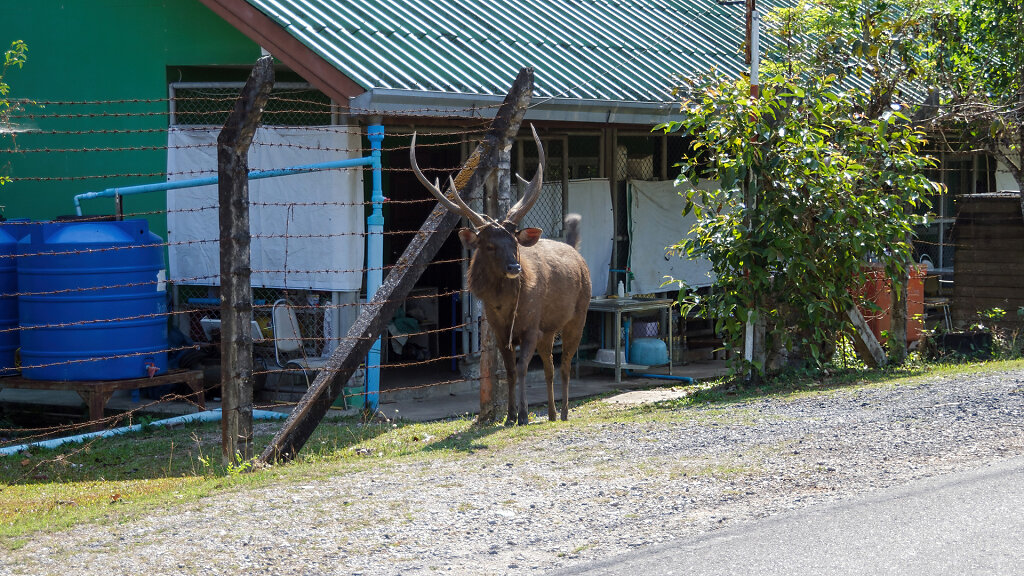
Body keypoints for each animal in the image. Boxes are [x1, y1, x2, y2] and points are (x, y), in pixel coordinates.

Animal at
---*---
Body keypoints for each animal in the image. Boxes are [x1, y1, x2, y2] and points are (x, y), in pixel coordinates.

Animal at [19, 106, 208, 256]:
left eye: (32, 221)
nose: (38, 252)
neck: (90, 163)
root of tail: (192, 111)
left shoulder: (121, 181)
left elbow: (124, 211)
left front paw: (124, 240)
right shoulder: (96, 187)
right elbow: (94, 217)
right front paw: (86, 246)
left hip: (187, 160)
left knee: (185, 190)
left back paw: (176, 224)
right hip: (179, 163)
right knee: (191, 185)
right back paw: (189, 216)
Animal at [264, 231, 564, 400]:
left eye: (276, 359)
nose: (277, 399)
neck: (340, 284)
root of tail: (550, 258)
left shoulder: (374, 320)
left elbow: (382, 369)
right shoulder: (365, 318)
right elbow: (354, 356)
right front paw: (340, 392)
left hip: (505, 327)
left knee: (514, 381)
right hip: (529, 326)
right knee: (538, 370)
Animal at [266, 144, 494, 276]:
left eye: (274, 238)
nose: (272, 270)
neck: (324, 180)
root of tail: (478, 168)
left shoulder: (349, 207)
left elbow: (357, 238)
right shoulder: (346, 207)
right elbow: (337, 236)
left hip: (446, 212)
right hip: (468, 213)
---*---
:: Assignment ::
There is a run of lines above from the one with "root of tail: (478, 168)" to the one with "right hip: (468, 213)"; print exactly that run, both ends included, and nothing else.

:: Response ::
root of tail: (478, 168)
left shoulder: (349, 207)
left elbow: (357, 238)
right shoulder: (346, 207)
right elbow: (337, 236)
left hip: (446, 212)
right hip: (468, 213)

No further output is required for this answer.